Anyway, that’s my story and I’m stickin to it.
John, isn’t it all true?
“The healthcare system in the United States is eroding. Costs are rising too fast. More and more people lack health insurance. Companies are dumping or shrinking employee health plans. Deductibles and copayments on medical services are rising.”
I agree that media has turned into just another for profit corporate agenda that is more interested in not pissing off its advertisers. I too don’t read much of the “main stream” press or take local TV “news” seriously. But I think healthcare is all of the above as each feeds off the other. We need to fix the insurance system (one single pay) and get employers out of the business of paying for healthcare. Find a way to equitably pay for healthcare and bring everyone into the a system. And control costs. Are the health canaries just wrong?

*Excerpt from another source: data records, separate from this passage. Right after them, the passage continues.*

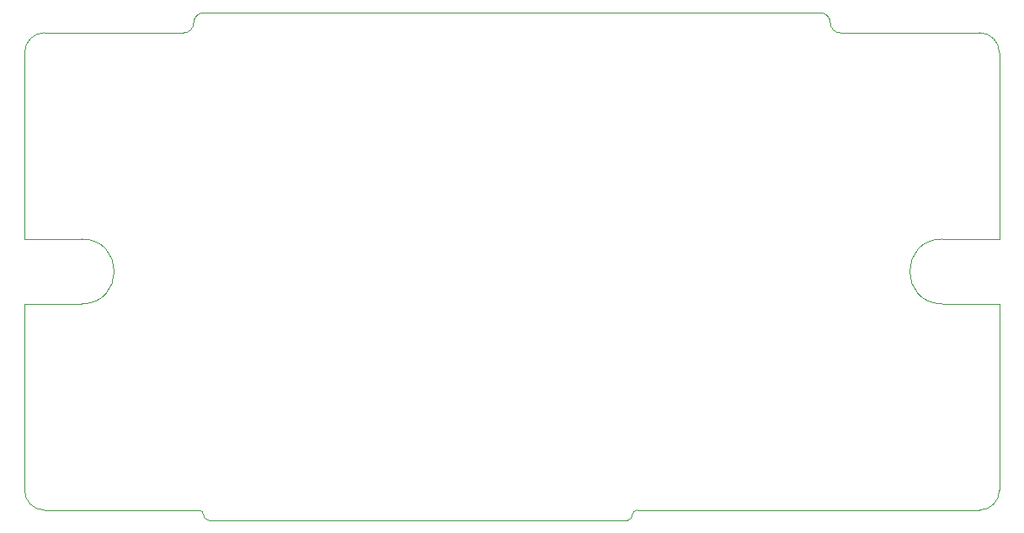
<source format=gbr>
%TF.GenerationSoftware,KiCad,Pcbnew,(6.0.11)*%
%TF.CreationDate,2023-08-23T01:54:35-07:00*%
%TF.ProjectId,miditwiddle,6d696469-7477-4696-9464-6c652e6b6963,rev?*%
%TF.SameCoordinates,PX9157080PY60e4b00*%
%TF.FileFunction,Profile,NP*%
%FSLAX46Y46*%
G04 Gerber Fmt 4.6, Leading zero omitted, Abs format (unit mm)*
G04 Created by KiCad (PCBNEW (6.0.11)) date 2023-08-23 01:54:35*
%MOMM*%
%LPD*%
G01*
G04 APERTURE LIST*
%TA.AperFunction,Profile*%
%ADD10C,0.050000*%
%TD*%
G04 APERTURE END LIST*
D10*
X49000000Y-3250000D02*
X49000000Y-22000000D01*
X47000000Y-24000000D02*
X12600000Y-24000000D01*
X-31000000Y-24500000D02*
G75*
G03*
X-30500000Y-25000000I500000J0D01*
G01*
X-31000000Y-24500000D02*
G75*
G03*
X-31500000Y-24000000I-500000J0D01*
G01*
X11600000Y-25000000D02*
G75*
G03*
X12100000Y-24500000I0J500000D01*
G01*
X12600000Y-24000000D02*
G75*
G03*
X12100000Y-24500000I0J-500000D01*
G01*
X11600000Y-25000000D02*
X-30500000Y-25000000D01*
X33000000Y24000000D02*
X47000000Y24000000D01*
X-33000000Y24000000D02*
G75*
G03*
X-32000000Y25000000I0J1000000D01*
G01*
X-31000000Y26000000D02*
G75*
G03*
X-32000000Y25000000I0J-1000000D01*
G01*
X32000000Y25000000D02*
G75*
G03*
X31000000Y26000000I-1000000J0D01*
G01*
X32000000Y25000000D02*
G75*
G03*
X33000000Y24000000I1000000J0D01*
G01*
X-31000000Y26000000D02*
X31000000Y26000000D01*
X-49000000Y-22000000D02*
G75*
G03*
X-47000000Y-24000000I2000000J0D01*
G01*
X-47000000Y24000000D02*
X-33000000Y24000000D01*
X49000000Y22000000D02*
G75*
G03*
X47000000Y24000000I-2000000J0D01*
G01*
X-43250000Y3250000D02*
X-49000000Y3250000D01*
X-31500000Y-24000000D02*
X-47000000Y-24000000D01*
X-49000000Y-3250000D02*
X-43250000Y-3250000D01*
X-47000000Y24000000D02*
G75*
G03*
X-49000000Y22000000I0J-2000000D01*
G01*
X47000000Y-24000000D02*
G75*
G03*
X49000000Y-22000000I0J2000000D01*
G01*
X-49000000Y3250000D02*
X-49000000Y22000000D01*
X43250000Y-3250000D02*
X49000000Y-3250000D01*
X49000000Y3250000D02*
X43250000Y3250000D01*
X49000000Y22000000D02*
X49000000Y3250000D01*
X-43250000Y-3250000D02*
G75*
G03*
X-43250000Y3250000I0J3250000D01*
G01*
X43250000Y3250000D02*
G75*
G03*
X43250000Y-3250000I0J-3250000D01*
G01*
X-49000000Y-22000000D02*
X-49000000Y-3250000D01*
M02*

</source>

The linked article starts out this way:
“The healthcare system in the United States is eroding. Costs are rising too fast. More and more people lack health insurance. Companies are dumping or shrinking employee health plans. Deductibles and copayments on medical services are rising.”

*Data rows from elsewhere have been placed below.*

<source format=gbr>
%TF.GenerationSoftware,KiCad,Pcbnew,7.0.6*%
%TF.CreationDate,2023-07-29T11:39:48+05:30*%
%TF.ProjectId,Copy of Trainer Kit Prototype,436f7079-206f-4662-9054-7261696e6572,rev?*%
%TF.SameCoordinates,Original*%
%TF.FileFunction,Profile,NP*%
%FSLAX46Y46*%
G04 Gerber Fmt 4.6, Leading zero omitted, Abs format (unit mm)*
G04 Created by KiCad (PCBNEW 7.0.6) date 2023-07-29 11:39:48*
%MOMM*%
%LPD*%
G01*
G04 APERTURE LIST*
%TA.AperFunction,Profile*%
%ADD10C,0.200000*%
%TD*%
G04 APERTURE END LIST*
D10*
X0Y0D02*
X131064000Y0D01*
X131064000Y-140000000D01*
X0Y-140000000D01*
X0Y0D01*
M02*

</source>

The writer does not appear to know what he is talking about, or does not care. Is he talking about the “healthcare system” and “medical services”? Or maybe the subject is “rising costs”? Or is it “health insurance” “employee health plans” and “deductibles and copayments”?
Sadly it is all too common for the media to confuse health insurance and health care. As a result, the public is also confused. Why is this important? Because by this means the media create misunderstanding of very real problems. Without clear understanding of the problems, we are prone to manipulation by agenda-driven special interests. We can be certain that “solutions” pushed at us by special interests suit their objectives. But how can anyone be certain that these “solutions” address real problems, when the real problems remain confused and ill-defined?
I do not believe that so much of the media can possibly be so uninformed, unintelligent, and uninterested. Many, yeah – but not all. So I suspect there is a strong political bias at work in the media reporting and more importantly, in the editing. In other words, the mainstream media is itself a special interest pushing an agenda of its own. Because of this I usually stop reading an article when I notice that the concepts of health care and health insurance are being confused.
In this article, the confusion is presented in the first five sentences.
My guess is that we will muddle through until 2011, when Medicare is unable to process the sudden surge of baby boomers enrolling and there are lines at the offices and delayed payments and unanwered phones.